Ableitung vorliegend durch Schutzzusammenhang begründbar
Art. 3 der Richtlinie 2011/95 gestatte es den Mitgliedstaaten, günstigere Normen zur Entscheidung darüber, wer als Flüchtling gelte, zu erlassen, sofern sie mit dieser Richtlinie vereinbar seien. Erforderlich sei ein Zusammenhang mit dem Zweck des internationalen Schutzes. Dieser liege vor, wenn wie hier die Flüchtlingseigenschaft kraft Ableitung von einer als Flüchtling anerkannten Person automatisch auf das minderjährige Kind unabhängig davon erstreckt werde, ob dieses Kind selbst die Voraussetzungen für die Zuerkennung dieser Eigenschaft erfülle, und zwar auch dann, wenn es im Aufnahmemitgliedstaat geboren worden sei, wie dies in der im Ausgangsverfahren in Rede stehenden Rechtsvorschrift zur Wahrung des Familienverbands der Flüchtlinge vorgesehen sei.
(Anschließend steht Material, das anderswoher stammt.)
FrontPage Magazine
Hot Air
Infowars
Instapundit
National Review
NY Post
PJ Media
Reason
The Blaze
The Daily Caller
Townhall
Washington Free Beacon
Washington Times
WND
Richtlinienvorbehalte müssen beachtet werden
Gleichwohl könne es Situationen geben, in denen die automatische Erstreckung der Flüchtlingseigenschaft mit der Richtlinie 2011/95 unvereinbar wäre. So würde es zum einen dem in Art. 3 der Richtlinie 2011/95 niedergelegten Vorbehalt zuwider laufen, wenn ein Mitgliedstaat Bestimmungen erlassen würde, die die Rechtsstellung des Flüchtlings einer Person gewähren, die hiervon nach Art. 12 Abs. 2 der Richtlinie ausgeschlossen ist. Zum anderen schließe der Vorbehalt in Art. 23 Abs. 2 der Richtlinie 2011/95 aus, dass die der Person, der internationaler Schutz zuerkannt worden sei, gewährten Leistungen auf einen Familienangehörigen dieser Person erstreckt werden, wenn dies mit der persönlichen Rechtsstellung des Familienangehörigen unvereinbar ist. Im vorliegenden Fall sei nicht ersichtlich, dass die Betroffene aufgrund ihrer tunesischen Staatsangehörigkeit oder eines anderen Merkmals ihrer persönlichen Rechtsstellung Anspruch auf eine bessere Behandlung in Deutschland hätte als die Behandlung, die sich aus der kraft Ableitung vorgenommenen Erstreckung der ihrem Vater zuerkannten Flüchtlingseigenschaft ergebe.
Ausreiseoption der gesamten Familie nach Tunesien irrelevant
Der Gerichtshof hat klargestellt, dass vorliegend die Vereinbarkeit günstigerer nationaler Bestimmungen mit der Richtlinie nicht davon abhänge, ob es der Klägerin und ihren Eltern möglich und zumutbar sei, ihren Aufenthalt in Tunesien zu nehmen. Da Art. 23 der Richtlinie darauf abziele, dem Flüchtling den Genuss der ihm durch die Flüchtlingseigenschaft verliehenen Rechte zu ermöglichen und dabei zugleich seinen Familienverband im Hoheitsgebiet des Aufnahmemitgliedstaats zu wahren, könne die für die Familie bestehende Möglichkeit, ihren Aufenthalt in Tunesien zu nehmen, nicht Grundlage dafür sein, den Vorbehalt in Art. 23 Abs. 2 so zu verstehen, dass er es ausschließe, dem Kind die Flüchtlingseigenschaft zuzuerkennen, da eine solche Auslegung bedeuten würde, dass der Vater auf das ihm in Deutschland gewährte Recht auf Asyl verzichten müsste.